--- SELECTED EXCERPT ---
/---

So, the simple suggestion from me is this: LET ESTROGEN DO ITS JOB. If you're not there yet, start working towards getting the highest estrogen dose possible, a safe one of course, supervised by your endo and checking your blood work. I made the mistake of thinking that being post-op, after orchi, I should go to the lowest possible estradiol dose, and that really messed me up for several years. Now that I am at full dose, everything is different in my mind, and I also see changes in my body, that I didn't see before.
Also, instead of alcohol, why not try exercise and watching comedy or fun stuff to crack yourself up? I love doing the leg and butt Mike Chang workouts, they only take about 20 minutes, but I feel totally energized during and afterwards. Then I do one of those oldie stretching routines from Cindy Crawford, to warm down, it feels so nice!!! Then I play some nice/relaxing music, and then a nice shower, a little pampering of myself and now, looking and feeling good, maybe go to the convenience store or the mall or whatever, with a face naturally glowing... then back home, watch funny comedy stuff like Tosh.o or whatever stuff that cracks me up (American Dad is cool too, I love watching Roger's shenanigans).

\---

--- PROBLEM TO WORK ON ---
From the post on estrogen dosing and self-care, hand back word for word the part that opens with the words containing "So, the simple" and closes with "didn't see before.". The material plays no part in this.

--- DATA SEGMENT ---
/---

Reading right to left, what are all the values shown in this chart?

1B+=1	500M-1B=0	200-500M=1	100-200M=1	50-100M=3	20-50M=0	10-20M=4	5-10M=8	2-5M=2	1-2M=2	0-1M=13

\---

--- THE COMPLETED TASK ---
So, the simple suggestion from me is this: LET ESTROGEN DO ITS JOB. If you're not there yet, start working towards getting the highest estrogen dose possible, a safe one of course, supervised by your endo and checking your blood work. I made the mistake of thinking that being post-op, after orchi, I should go to the lowest possible estradiol dose, and that really messed me up for several years. Now that I am at full dose, everything is different in my mind, and I also see changes in my body, that I didn't see before.